VigIIPeaBurner wrote:There's the opposite problem to "hard" water, acid water. It eats copper and hot water tanks.
My well water is acidic, ph = 5.7 I've tried all kinds of acid neutralizer systems over the years. All were a pain. I finally just replaced everything with plastic or stainless steel. Other than the ph, my water is great.
Yanche, I agree about the neutralizer systems being a pain. Others can learn from my experiences.
I lived for 20+ years in an alluvial valley where the water was from a high pH glacial aquifer in limestone. The water was great tasting, just really high hardness so I needed and used a softener. No big problems in 20 yrs. with the two units I had. There was a unsoftened line to the kitchen sink. Planning on an unsoftened line to the kitchen sink for most of your drinking water is a good idea IMHO. Even though there's very little sodium in the amount of softened water a person drinks, some people have strict health needs. I moved a few miles up the hill where the water was from a granitic neice aquifer. Water from them tends to be acidic. It was, 6.2 pH. I wish I had the foresight have plastic installed when we built. The builder pushed hard for Cu. I assumed it was a code thing but never checked. Always had copper lines. I noticed they were installing type M in another house. I specified type L Cu.
It wasn't long until I could taste and see the differences; nasty taste and blue stains. The nasty taste was from the acidic water leaching copper from the house lines. I ended up with a piggyback neutralizer and softener. Bad idea because of the required recharge/backwash frequencies caused unnecessary salt usage. Should have gotten two separate units. The only
savings one gets from a piggyback system is the cost of a timer head/valve body. Even though the unit is properly sized, the softener can go much longer before recharging is needed but the neutralizer needs to be back flushed to fluff the bed three times a week. Fluffing the limestone gravel keeps channeling down. Also, at high usage periods the water does not stay in contact with the limestone long enough to get the pH up. The low pH water that passes thru at high usage sits in the pipe when the flow stops and the Cu etching resumes.
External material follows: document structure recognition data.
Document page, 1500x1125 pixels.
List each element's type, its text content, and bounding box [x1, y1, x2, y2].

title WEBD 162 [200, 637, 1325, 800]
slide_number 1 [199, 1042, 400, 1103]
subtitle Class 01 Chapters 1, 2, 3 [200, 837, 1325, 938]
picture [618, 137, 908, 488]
I have to tend the neutralizer part every 4 months to keep it at peak because I lengthened the recharge frequency to save salt. New plan is to add another large neutralizer (CaCO3) before the piggyback. This unit will increase the water’s contact time with the limestone and backwash frequencies can be 3 x per week. The piggyback will stay at once a week. I think that will lengthen neutralizer maintenance periods on both units. The softener part is no problem. I clean the salt jet once every two years but do use the pelletized salt because it's cleaner and I only clean the brine tank every fifth year instead of every year.